The directory to store temporary but persistent files, such as full-text data archives that span multiple items.

The default is platform-dependent and is determined using the platformdirs package. Typical directories are:

Linux

~/.cache/doiget_tdm/

Mac

~/Library/Caches/doiget_tdm/

Windows

~\AppData\Local\doiget-tdm\doiget-tdm\Cache

data_dir_n_groups

The acquired data is stored on the filesystem (within data_dir) with one directory per DOI. This results in a large number of directories, which can become prohibitively large for particular collections or storage systems. This option inserts an additional layer of directories, with each DOI pseudorandomly allocated to one of data_dir_n_groups subdirectories in data_dir.

The default is to not have this intermediate grouping layer.

email_address

The DOI metadata is typically acquired from the Crossref web API, which asks that users provide their email address as part of the request header.

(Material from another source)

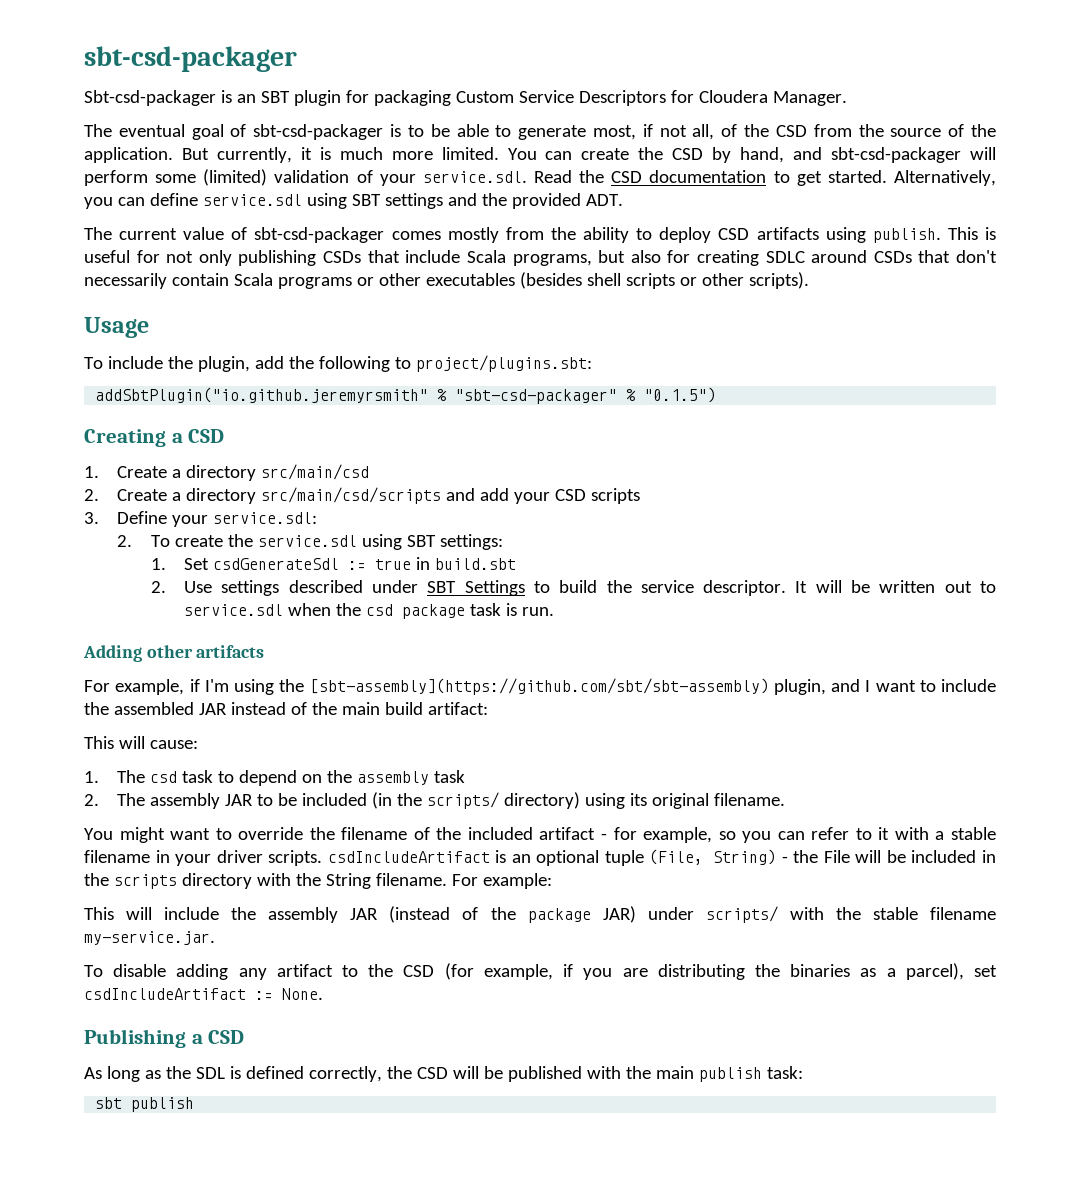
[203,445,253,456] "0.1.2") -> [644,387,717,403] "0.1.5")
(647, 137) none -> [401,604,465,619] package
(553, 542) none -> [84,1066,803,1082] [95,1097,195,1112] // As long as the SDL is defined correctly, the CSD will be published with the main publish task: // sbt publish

The default is to not specify an email address.

encryption_passphrase

The full-text content acquired from publishers can optionally be encrypted in data_dir, using this passphrase.

The default is to store the full-text data unencrypted.

log_level

This sets the level at which messages are printed to the console. The accepted values are, in increasing degrees of verbosity, DEBUG, INFO, WARNING, ERROR, CRITICAL (see logging levels).

The default is WARNING.

file_log_level

As per the log_level option, but for the messages written to the log file.

The default is INFO.

crossref_lmdb_path

The path to a directory containing a local LMDB version of the Crossref public data. If present, it will be used to obtain the DOI metadata in preference to a web API call.

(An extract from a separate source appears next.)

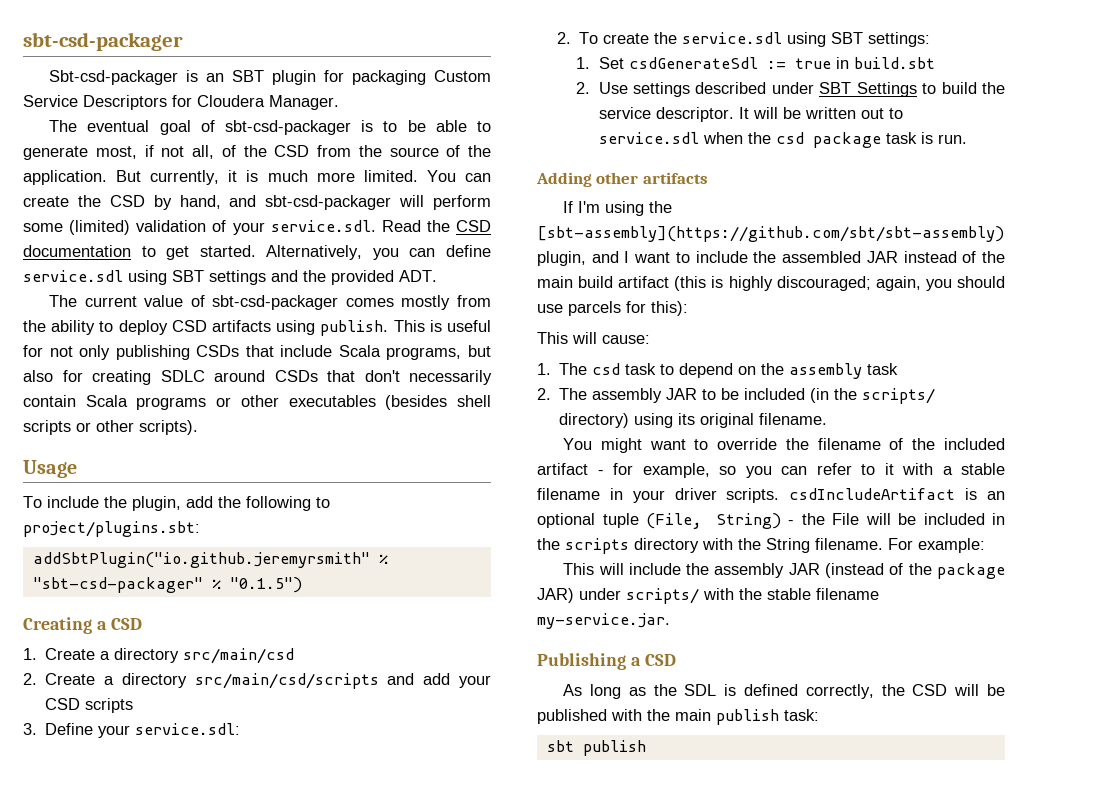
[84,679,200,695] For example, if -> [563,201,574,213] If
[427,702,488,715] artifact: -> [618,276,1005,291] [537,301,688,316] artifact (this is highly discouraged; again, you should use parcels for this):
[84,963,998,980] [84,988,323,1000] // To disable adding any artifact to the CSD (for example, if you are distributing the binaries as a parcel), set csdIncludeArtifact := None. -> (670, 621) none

The default is to not have a LMDB available.

format_preference_order

Full-text content can be provided in multiple formats, and this option allows the search order for formats to be set. Additionally, formats can be excluded from acquisition by not including them in this list.

The default is ["xml", "pdf", "html", "txt", "tiff"].

skip_remaining_formats

This option sets the approach when a particular format for a DOI has been successfully acquired. If False, the remaining formats in format_preference_order are attempted to be acquired; if True, the attempted acquisition of the remaining formats is skipped.

The default is True.

extra_handlers_path

A directory from which to import additional publisher handlers. This directory needs to contain one or more .py files, which are imported after the built-in publisher handlers have been imported.

The default is to not have any additional publisher handlers.

metadata_compression_level

Level to compress the JSON metadata when storing. Set it to -1 to use the default compression level, 0 for no compression, or a number between 1 (least compression) to 9 (most compression).

The default is -1.

Setting the configuration

The configuration for doiget-tdm can be set via three ways:

Files in a configuration directory

The directory in which doiget-tdm will search for configuration settings varies by platform. Typical directories are:

Linux

~/.config/doiget_tdm/

Mac

~/Library/Application Support/doiget_tdm/config/

Windows

~\AppData\Local\doiget-tdm\doiget_tdm\config

A configuration option can be set by creating a file inside the config directory with a name that has the form doiget_tdm_${OPTION} and the contents are the option setting. For example, the log_level option can be set to WARNING by creating a file called doiget_tdm_log_level that contains the text WARNING.

Within a .env file

Configuration settings can be read from a file named .env that is contained in the directory in which doiget-tdm is executed. This file contains one option per line, in the form DOIGET_TDM_${OPTION}=${VALUE}. For example, the log_level option can be set to WARNING by having a line in .env that is DOIGET_TDM_LOG_LEVEL=INFO.

Using environment variables

Configuration options can be set by using system environment variables. These follow the same convention as options set using the .env file approach.